December 30, 2011 Tags: Genetics
Understanding Evolution: Is There “Junk” in Your Genome? Part 1

Today's entry was written by Dennis Venema. You can read more about what we believe here.

One of the challenges for discussing evolution within evangelical Christian circles is that there is widespread confusion about how evolution actually works. In this (intermittent) series, I discuss aspects of evolution that are commonly misunderstood in the Christian community. In this first of several posts on “junk DNA”, we explore how genomics can be employed to test for non-functional sequences by comparing sequences between related organisms. As you finish reading the essay, see if you can figure out the meaning of the figure above. We'll pose a question at the end.

Do genomes have non-functional sequences?

There are various ways to test the hypothesis that certain regions of DNA are non-functional, and in this series we will explore some of them. One way to estimate the fraction of non-functional DNA in a particular genome is to determine which portions of the genome can be freely altered by mutation without consequence to the organism. DNA sequences that cannot be mutated freely without a loss in function are said to be under purifying selection: as mutated forms of this sequence arise in a population, the loss of function associated with the mutated sequence reduces the likelihood that the organism will pass this mutation on to future generations. This type of mutation, in a functional sequence, has deleterious consequences. Another way to put it is that functional sequences are subject to natural selection, which acts as a filter to “purify” the genome at a particular location, but that non-functional sequences are free from the constraints of selection, and “anything goes” with respect to mutation.

Tell us again, Grandpa!

One way to think about this is to consider a humorous story that is told within an extended family (I think every family has these types of stories – I know my kids love to hear certain ones told and retold again).
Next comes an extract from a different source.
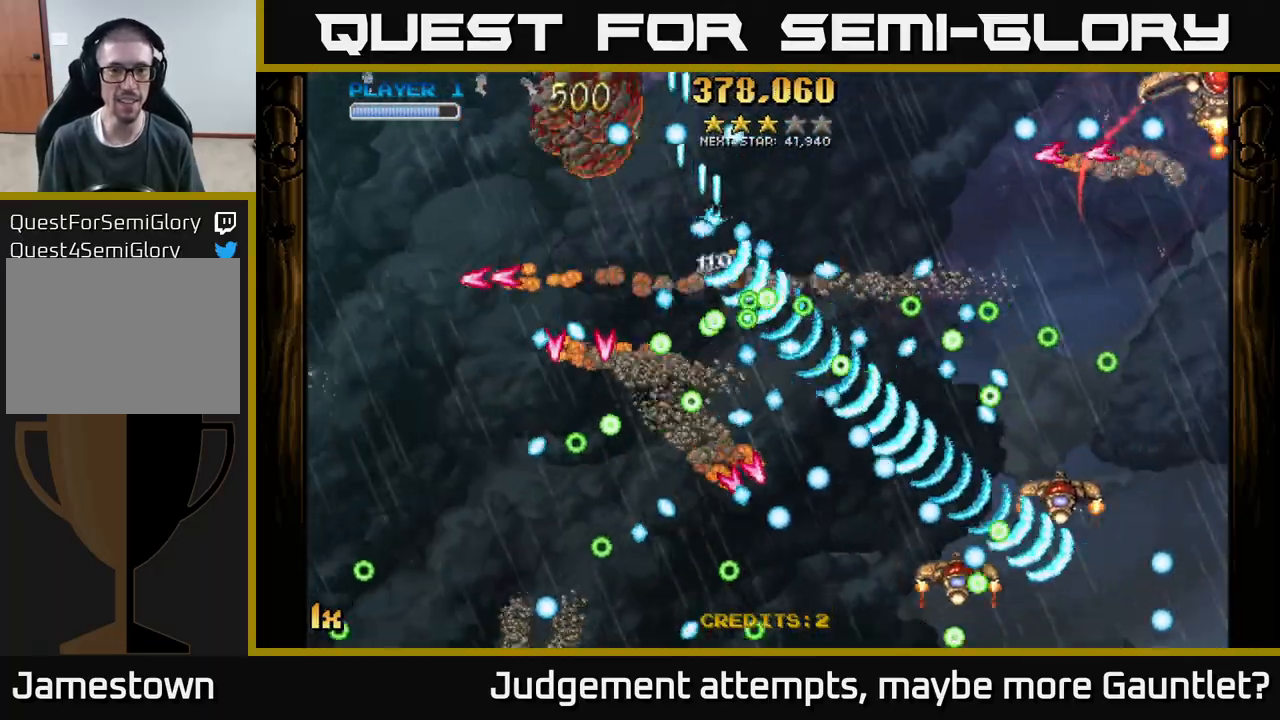
{"buttons": ["A"], "left_stick": "down-right", "events": [[83, "left_stick", "down-right"], [333, "left_stick", "down"], [483, "left_stick", "down-right"]]}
Certain incidental details of the story can be altered from telling to telling, and perhaps Uncle Joe tells it a certain way but Uncle Jeff tells it another with respect to those types of details. There are, however, certain features of the story that are absolutely non-negotiable, or the story doesn’t “work” (and telling these parts incorrectly will generate protests and corrections from the kids who know how the story goes and insist that you are not telling it correctly). These types of stories, like genomes, have some bits that can freely change and others that can’t. The bits that can’t change are under constraint and, in biological terms, subject to selection. The same factors apply in more concise form to jokes: some bits can change (and do, as the joke is told and retold) – but some bits cannot (for example, the punch line).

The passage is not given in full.